Any active mechanical system uses an engine that converts chemical or electrical energy into mechanical work. In biological systems, such work is carried out by motor proteins. Despite the success of building rotary engines, designing and building artificial nanoscale counterparts of these complex biological motors has proven challenging.
Of the critical steps in creating nanoscale rotary engines is demonstrating their ability to convert local free energy into designed mechanical motion. Previous experiments led to multiple designs of rotary assemblies and established a certain level of directed motion.
Molecular dynamics simulations have also shown the feasibility of using a DNA helix to convert electric fields into torque. However, scientists find it difficult to achieve experimental demonstration of a rotary mechanism that is programmed for sustained conversion of electric potential into mechanical rotation.

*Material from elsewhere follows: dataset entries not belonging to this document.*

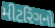
મીટરિંગનો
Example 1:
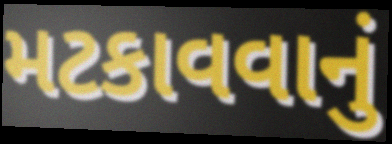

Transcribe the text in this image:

મટકાવવાનું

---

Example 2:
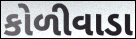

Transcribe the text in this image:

કોળીવાડા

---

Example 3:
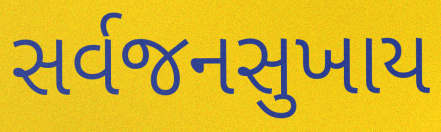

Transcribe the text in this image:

સર્વજનસુખાય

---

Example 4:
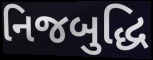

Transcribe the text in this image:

નિજબુદ્ધિ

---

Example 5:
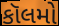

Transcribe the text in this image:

કૉલમો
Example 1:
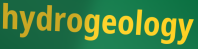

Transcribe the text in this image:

hydrogeology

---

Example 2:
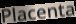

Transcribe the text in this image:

Placenta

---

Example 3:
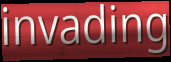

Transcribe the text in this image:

invading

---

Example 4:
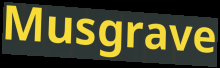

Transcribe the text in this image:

Musgrave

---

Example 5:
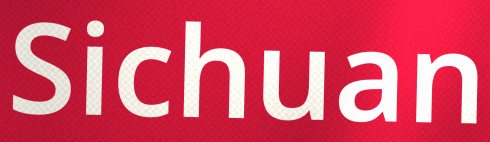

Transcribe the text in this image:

Sichuan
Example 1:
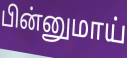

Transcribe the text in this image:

பின்னுமாய்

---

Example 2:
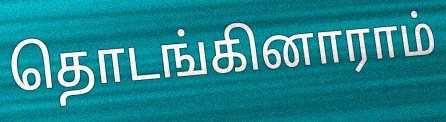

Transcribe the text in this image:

தொடங்கினாராம்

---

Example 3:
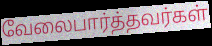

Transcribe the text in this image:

வேலைபார்த்தவர்கள்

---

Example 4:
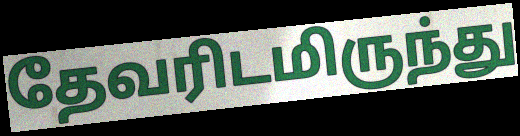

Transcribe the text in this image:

தேவரிடமிருந்து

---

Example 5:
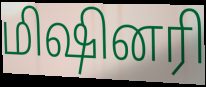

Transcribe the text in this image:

மிஷினரி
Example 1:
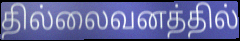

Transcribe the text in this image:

தில்லைவனத்தில்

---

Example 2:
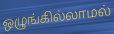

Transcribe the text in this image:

ஒழுங்கில்லாமல்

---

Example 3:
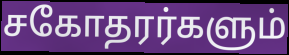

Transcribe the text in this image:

சகோதரர்களும்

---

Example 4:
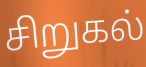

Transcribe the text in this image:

சிறுகல்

According to Professor Aleksei Aksimentiev of the University of Illinois, typical macroscopic machines get inefficient at the nanoscale. Experts must develop new principles and physical mechanisms to realize electromotors at tiny scales.
A team of researchers led by Hendrik Dietz of the Technical University of Munich and Cees Dekker of the Delft University of Technology has recently produced the first working nanoscale electromotor in history. It was made possible by designing a turbine engineered from DNA powered by hydrodynamic flow inside a nanopore. Their study is discussed in the paper "A DNA turbine powered by a transmembrane potential across a nanopore."